Program tersebut merupakan yang pertama dari jenisnya yang diluncurkan Pemerintah Jerman. Menurut Deutsche Welle (DW), program tersebut diadakan dengan tujuan mengisi kesenjangan dari para imam yang berbahasa Jerman.
Seorang profesor studi Islam di Universitas Osnabruck, Bulent Ucar, mengatakan kepada DW bahwa beberapa komunitas Muslim di Jerman bisa tidak lagi memahami imam mereka jika mereka tidak berbicara bahasa Jerman, yang dinilai meningkatkan risiko kaum muda, khususnya diradikalisasi secara online.
Menurut DW, program tersebut diadakan dalam rangka mengurangi pengaruh asing di antara sebanyak 4,7 juta penduduk Muslimnya.

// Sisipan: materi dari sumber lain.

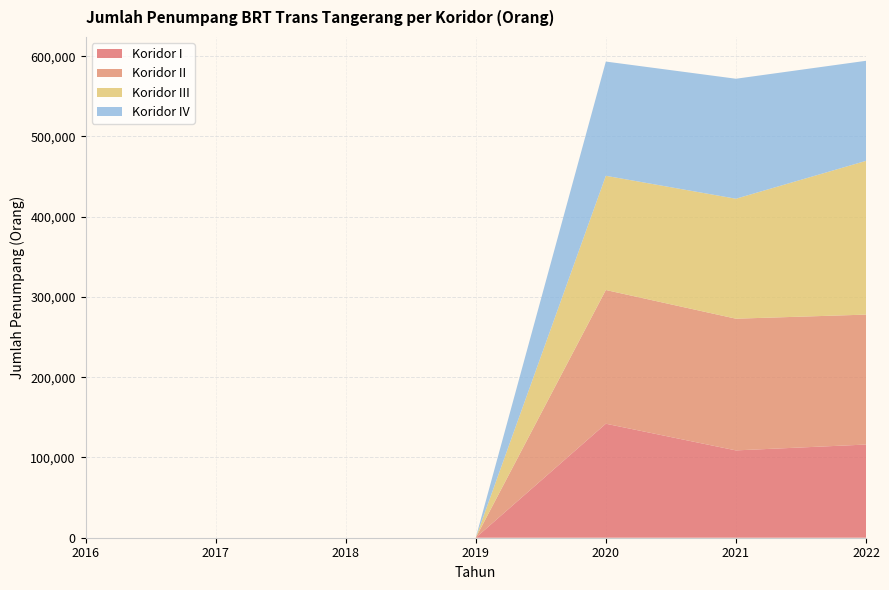

Reading left to right, extract all data points from this chart.

Koridor I: 0	0	0	0	142059	108821	116107
Koridor II: 0	0	0	0	166616	164105	161902
Koridor III: 0	0	0	0	142328	149494	191589
Koridor IV: 0	0	0	0	142328	149494	124683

Pada periode pertama program itu, ada pendidikan dua tahun yang diberikan kepada 25 imam pria dan wanita dari berbagai latar belakang budaya.
Materi pelajaran yang diberikan mencakup penyampaian khutbah, pendidikan politik, serta layanan sosial dan spiritual bagi komunitas Muslim. Namun, program tersebut justru ditolak oleh kelompok-kelompok yang terkait dengan Pemerintah Turki.
Penolakan salah satunya datang dari gerakan Islam terpopuler di Turki, Milli Gorus atau "National Outlook", sebuah gerakan Islamis yang didirikan oleh mantan perdana menteri Turki Necmettin Erbakan. Kelompok ini secara historis menjadi salah satu organisasi paling berpengaruh di antara diaspora Turki di Eropa.
Milli Gorus mengatakan kepada surat kabar pemerintah pro-Turki Daily Sabah, dilansir di Ahval News, Jumat (18/6), bahwa para imam harus bebas dari pengaruh luar, terutama pengaruh politik.
Persatuan Islam Turki untuk Urusan Agama (DITIB) juga menolak untuk berpartisipasi dalam program baru Jerman. DITIB adalah cabang Eropa dari Direktorat Urusan Agama (Diyanet) Turki, lembaga negara yang mengawasi imam dan masjid Turki.
Menurut Daily Sabah, saat ini sekitar setengah dari 2.000 hingga 2.500 imam di Jerman disediakan oleh DITIB, mengutip penelitian oleh Konrad Adenauer Foundation. DITIB meluncurkan program pelatihannya sendiri di Jerman tahun lalu.
Pada 2018, badan keamanan domestik Jerman meluncurkan penyelidikan terhadap DITIB atas laporan yang telah digunakan untuk memantau pembangkang Turki di negara tersebut. Para pejabat Jerman juga menyatakan keprihatinan bahwa organisasi itu digunakan untuk mempromosikan nasionalisme Turki.